Development of a biosensor that can easily detect viruses at very low concentrations

- Detects virus particles with their movement and light scattered by them -


Researchers: Makoto Fujimaki, Leader, and Masato Yasuura, Researcher, the Optical Sensing Group, the Electronics and Photonics Research Institute, AIST

Point

The researchers have developed an external force-assisted near-field illumination biosensor (EFA-NI biosensor) that can detect small amounts of bio-substances, including viruses, in contaminant containing samples such as secondary treated sewage water. Highly sensitive measurement without removal of contaminants from the samples has been achieved by attaching magnetic beads and fine particles that scatter light to the bio-substances.

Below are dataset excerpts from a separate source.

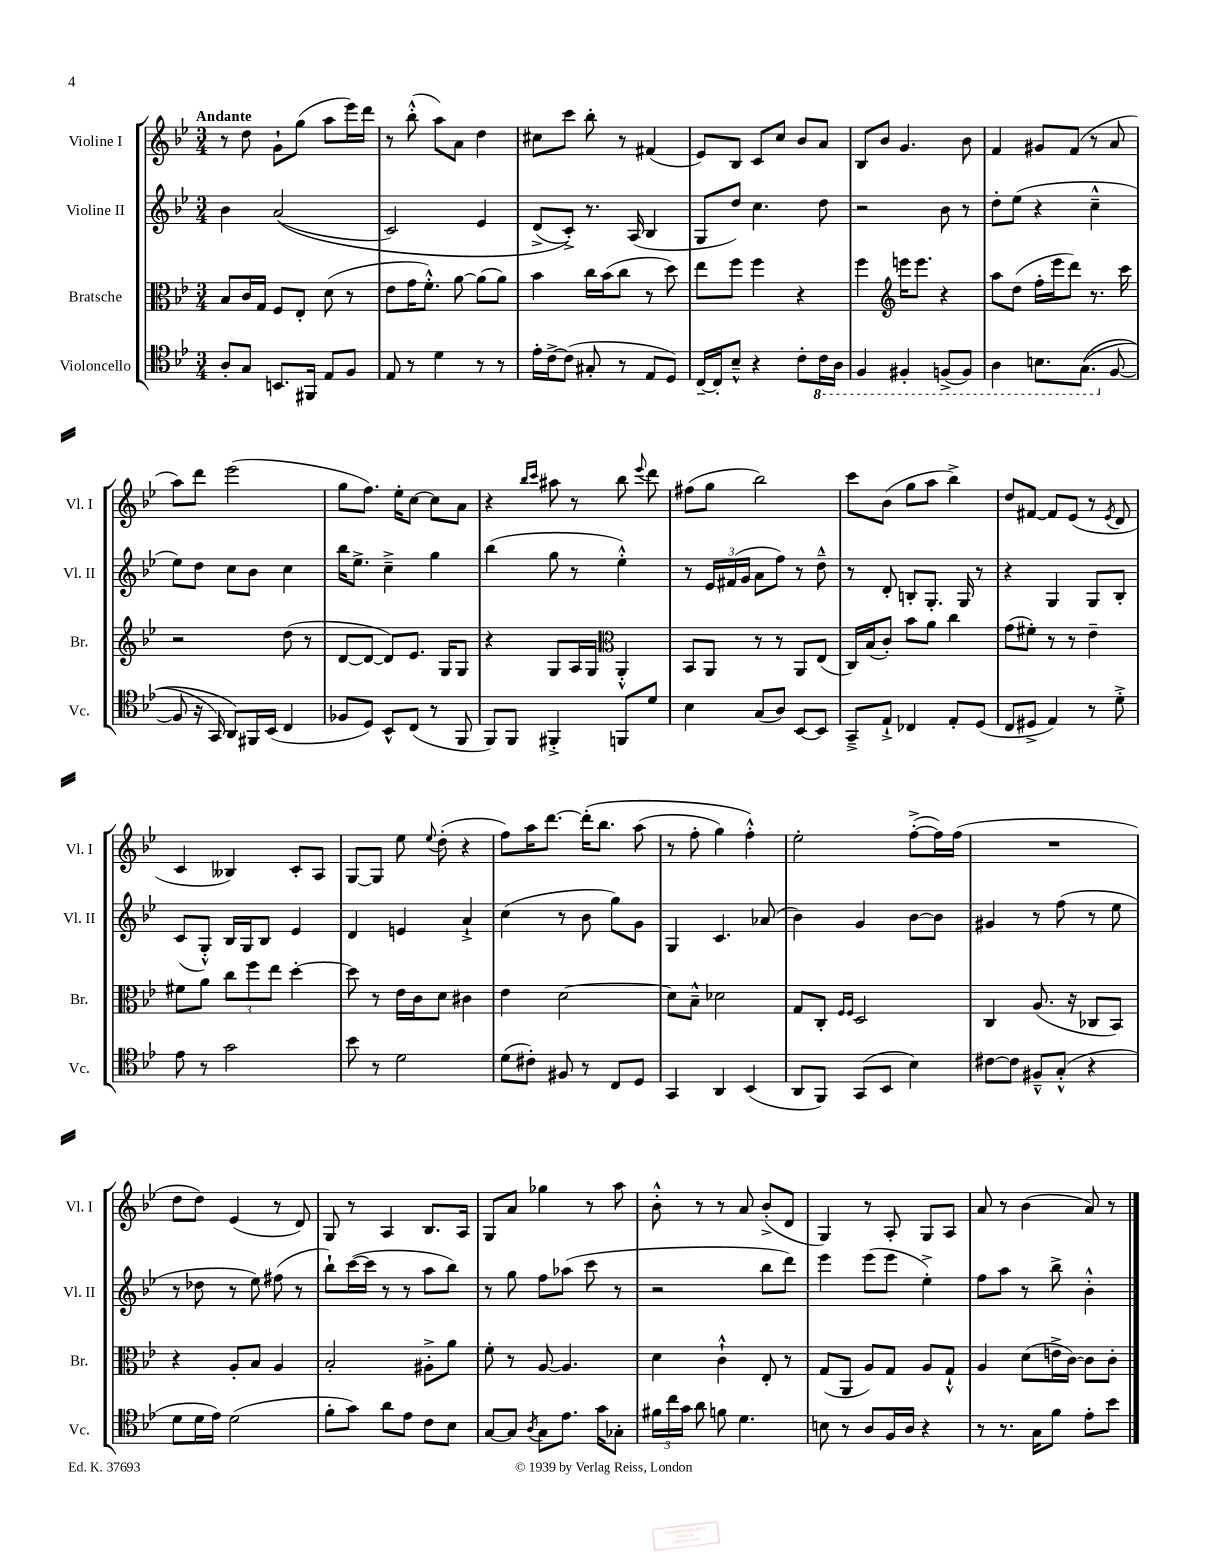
<<
\new StaffGroup <<
\new Staff = "s0" \with { instrumentName = "Violine I" shortInstrumentName = "Vl. I" } {
    \clef treble \key bes \major \numericTimeSignature \time 3/4 \tempo "Andante"
    \autoBeamOff r8 d''8 g'8[-! g''8]( a''8[ ees'''16) d'''16] |
    r8 bes''8-.-^( a''8[) a'8] d''4 |
    cis''8[ c'''8] bes''8-. r8 fis'4( |
    ees'8[) bes8] c'8[ c''8] bes'8[ a'8] |
    bes8[ bes'8] g'4. bes'8 |
    f'4 gis'8[ f'8]( r8 a'8 |
    a''8[) d'''8] ees'''2( |
    g''8[ f''8.]) ees''16[-. c''8]~ c''8[ a'8] |
    r4 \grace { bes''16[ c'''16] } ais''8 r8 bes''8 \appoggiatura { ees'''8 } d'''8 |
    fis''8[( g''8] bes''2) |
    c'''8[ bes'8]( g''8[ a''8] bes''4->) |
    d''8[ fis'8]~ fis'8[ ees'8]( r8 \acciaccatura { ees'8 } d'8 |
    c'4 beses4) c'8[-. a8] |
    g8[~ g8] ees''8 \appoggiatura { ees''8 } d''8-.( r4 |
    f''8[) a''16 d'''8.]~ d'''16[-.\( bes''8.] a''8( |
    r8 f''8-. g''4) f''4-.-^\) |
    ees''2-. f''8[~-.->( f''16) f''16]( |
    R2. |
    d''8[ d''8]) ees'4( r8 d'8) |
    g8 r8 a4 bes8.[ a16] |
    g8[ a'8] ges''4 r8 a''8 |
    bes'8-.-^ r8 r8 a'8 bes'8[-.->( d'8] |
    g4) r8 a8-. g8[ a8] |
    a'8 r8 bes'4( a'8) r8 \bar "|." |
}
\new Staff = "s1" \with { instrumentName = "Violine II" shortInstrumentName = "Vl. II" } {
    \clef treble \key bes \major \numericTimeSignature \time 3/4
    \autoBeamOff bes'4 a'2(\( |
    c'2) ees'4 |
    d'8[->( c'8]-.->)\) r8. a16( bes4 |
    g8[ d''8]) c''4. d''8 |
    r2 bes'8 r8 |
    d''8[-. ees''8]( r4 c''4---^ |
    ees''8[) d''8] c''8[ bes'8] c''4 |
    bes''16[ ees''8.]-> c''4---> g''4 |
    bes''4( g''8 r8 ees''4-.-^) |
    r8 \tuplet 3/2 { ees'16[ fis'16( g'16] } a'8[ f''8]) r8 d''8---^ |
    r8 d'8-. b8[-. g8.]-. g16 r8 |
    r4 g4 g8[ bes8]-. |
    c'8[( g8]-.-^) bes16[ g16 bes8] ees'4 |
    d'4 e'4 a'4-!-> |
    c''4( r8 bes'8 g''8[) g'8] |
    g4 c'4. aes'8( |
    bes'4) g'4 bes'8[~ bes'8] |
    gis'4 r8 f''8( r8 ees''8 |
    r8 des''8 r8 ees''8) fis''8( r8 |
    bes''8[-!) c'''16~( c'''16] r8 r8 a''8[ bes''8]) |
    r8 g''8 f''8[ aes''8]( c'''8 r8 |
    r2 bes''8[ d'''8]) |
    ees'''4 ees'''8[( ees'''8] ees''4-.->) |
    f''8[ a''8] r8 bes''8-> bes'4-.-^ \bar "|." |
}
\new Staff = "s2" \with { instrumentName = "Bratsche" shortInstrumentName = "Br." } {
    \clef alto \key bes \major \numericTimeSignature \time 3/4
    \autoBeamOff bes8[ c'16 g16] f8[ ees8]-. d'8( r8 |
    ees'8[ g'16 f'8.]-.-^) a'8~ a'8[( a'8]) |
    bes'4 c''16[ bes'16( c''8] r8 d''8) |
    ees''8[ f''8] f''4 r4 |
    f''4 \clef treble e'''16[ e'''8.] r4 |
    a''8[ d''8]( f''16[-. ees'''16 d'''8]) r8. c'''16 |
    r2 d''8( r8 |
    d'8[~ d'8]~ d'8[) ees'8.] g16[ g8] |
    r4 g8[ a16 g16] \clef alto a,4-.-^ |
    bes,8[ a,8] r8 r8 a,8[ ees8]( |
    c16[) bes16( c'8]-.) bes'8[ a'8] c''4 |
    g'8[( fis'8]-.) r8 r8 ees'4-- |
    fis'8[ a'8] \tuplet 3/2 { c''8[ f''8 ees''8] } d''4~-. |
    d''8 r8 ees'16[ c'16 d'8] cis'4 |
    ees'4 d'2~ |
    d'8[ bes8]---^ des'2 |
    g8[ c8]-. \grace { f16[ f16] } d2 |
    c4 a8.( r16 ces8[ bes,8]) |
    r4 a8[-. bes8] a4 |
    bes2-. ais8[-.-> a'8] |
    f'8-. r8 a8~ a4. |
    d'4 c'4-!-^ ees8-. r8 |
    g8[( a,8] a8[) g8] a8[ g8]-!-^ |
    a4 d'8[( e'16-> c'16]~) c'8[ c'8]-. \bar "|." |
}
\new Staff = "s3" \with { instrumentName = "Violoncello" shortInstrumentName = "Vc." } {
    \clef tenor \key bes \major \numericTimeSignature \time 3/4
    \autoBeamOff a8[-. g8] b,8.[ fis,16] ees8[ f8] |
    ees8 r8 d'4 r8 r8 |
    ees'16[-. c'16~-> c'8]( gis8-. r8 ees8[ d8]) |
    c16[~-- c16-. bes8]---^ r4 c'8[-. \ottava #-1 c16 a,16] |
    f,4 fis,4-. f,8[->( f,8]) |
    a,4 b,8.[ g,8.](\( \ottava #0 f8~ |
    f8 r16 g,16) a,8[\) fis,16 bes,16]( c4 |
    fes8[ d8]) bes,8[-^ c8]( r8 f,8 |
    f,8[) f,8] fis,4-.-> f,8[ d'8] |
    bes4 g8[( a8]) bes,8[~ bes,8] |
    g,8[---> ees8]-!-> ces4 ees8[-. d8]( |
    c8[ dis8]-> ees4) r8 d'8-.-> |
    ees'8 r8 g'2 |
    bes'8 r8 d'2 |
    d'8[( cis'8]-.) fis8 r8 c8[ d8] |
    g,4 a,4 bes,4( |
    a,8[ f,8]) g,8[( bes,8] bes4) |
    cis'8[~ cis'8] fis8[---^ g8]-.-^( r4 |
    d'8[ d'16 ees'16]) d'2( |
    f'8[-. g'8]) a'8[ ees'8] c'8[ bes8] |
    g8[~ g8] \acciaccatura { a8 } g8[ ees'8.] g'16[ ges8]-. |
    \tuplet 3/2 { fis'16[ c''16 g'16] } a'8 f'8 d'4. |
    b8 r8 a8[ f16 a16] r4 |
    r8 r8. g16[ f'8] ees'8[-. bes'8] \bar "|." |
}
>>
>>
\layout { \context { \Score \remove "Bar_number_engraver" } }
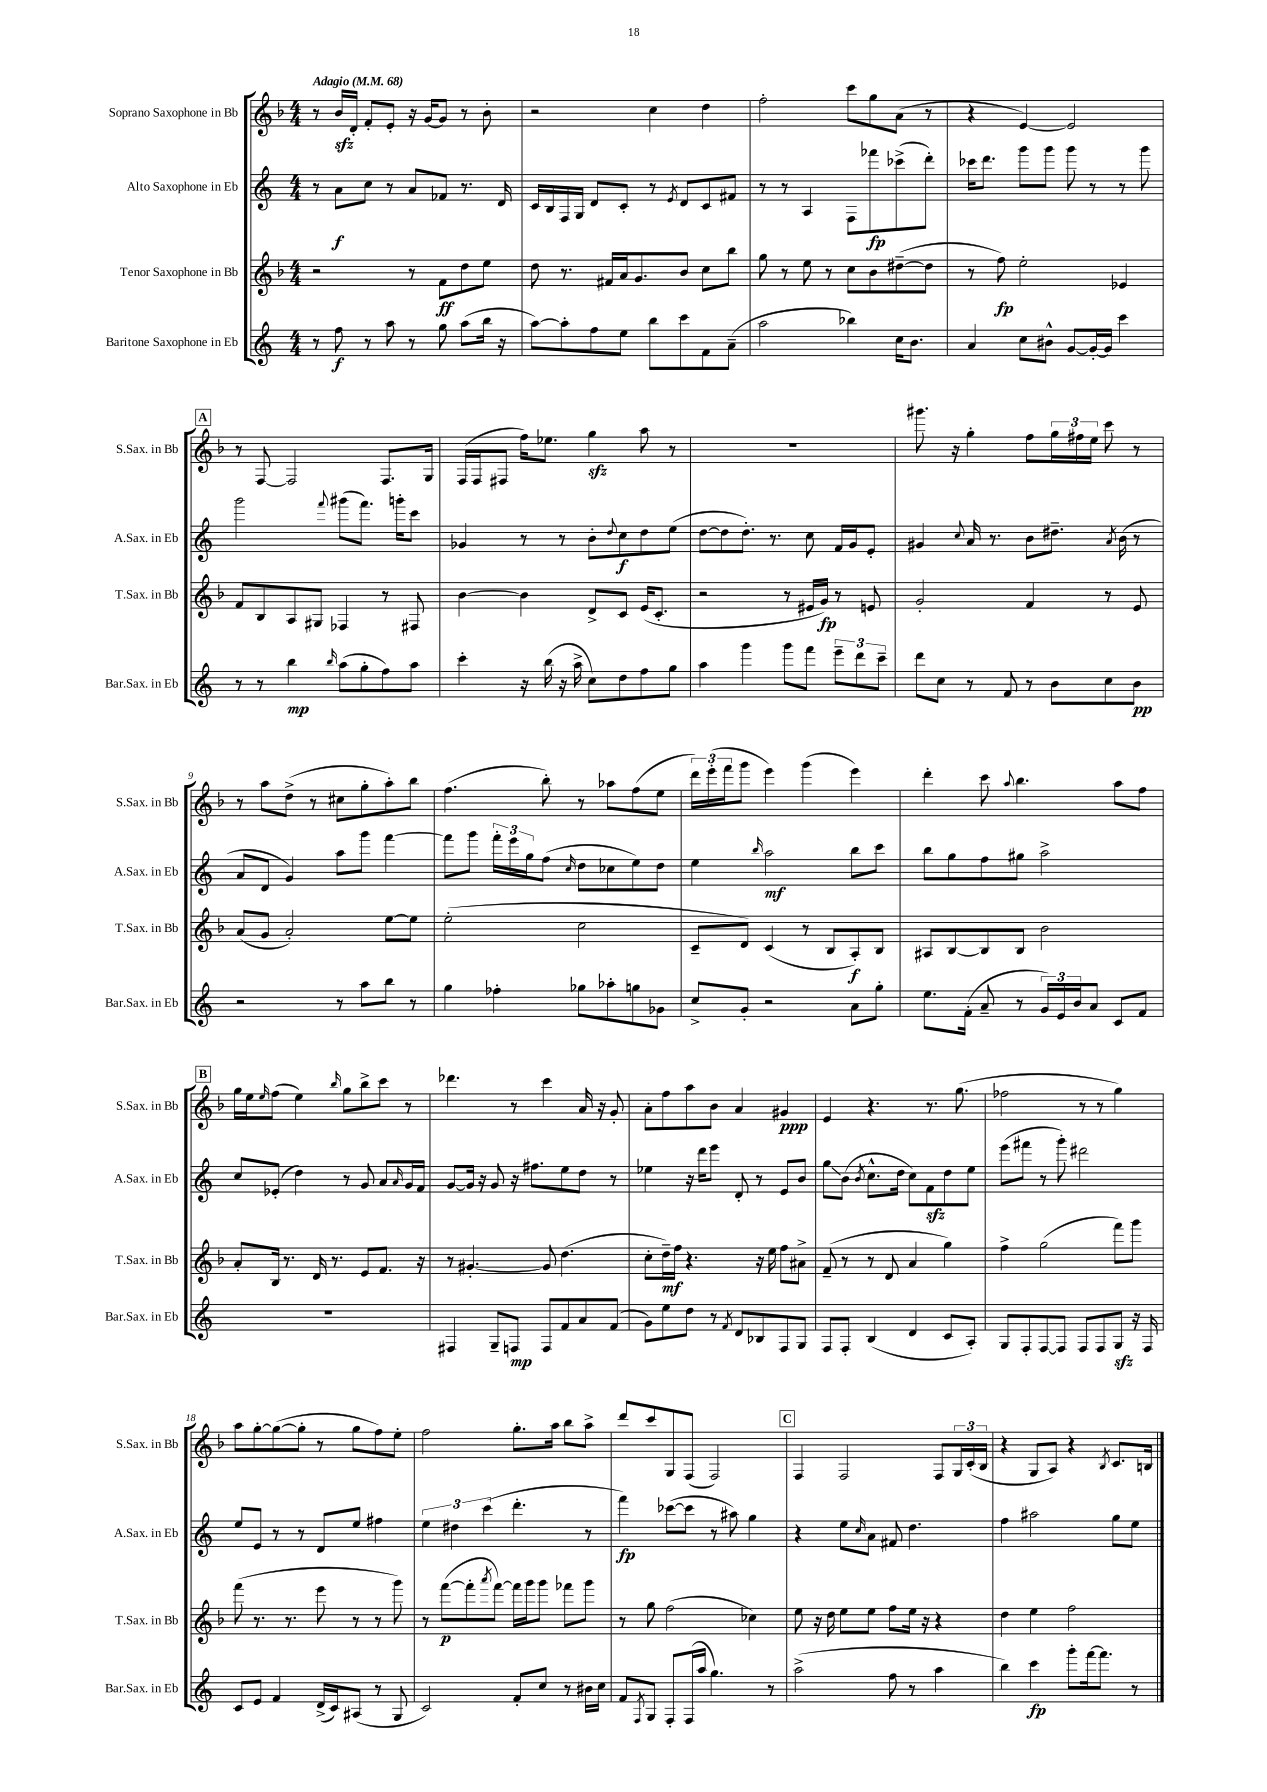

Figure of Basic principles of the EFA-NI biosensor and the required number of steps compared with that of the conventional method
Basic principles of the EFA-NI biosensor (left) and the required number of steps compared with that of the conventional method (right)



New results

Magnetic beads and fine particles (polystyrene beads) that scatter light are attached to a target bio-substance, and “moving light spots” are made with external magnetic force and near-field illumination for detection. It is possible to detect bio-substances without removing contaminants using the new “movement” distinction method that was not present in the conventional method.

Background

There are many challenges to be met when detecting only a few virus particles, such as the fact that the clean environment of a laboratory is necessary, sensitivity is insufficient to detect, or sufficient sensitivity cannot be achieved or complex operational procedures need to be followed with environmental water samples because contaminants can interfere with highly sensitive detection.

Future plans and potential for applications

In the future, with the goal of preventing infection by highly infectious viruses, the researchers will improve detection sensitivity by an order of magnitude. Also, they will try to improve performance such as making it quantitative. The researchers aim to put this to practical use as a sensor system capable of detecting trace substances in a wide range of fields, such as blood bio-markers and pollutants in the environment.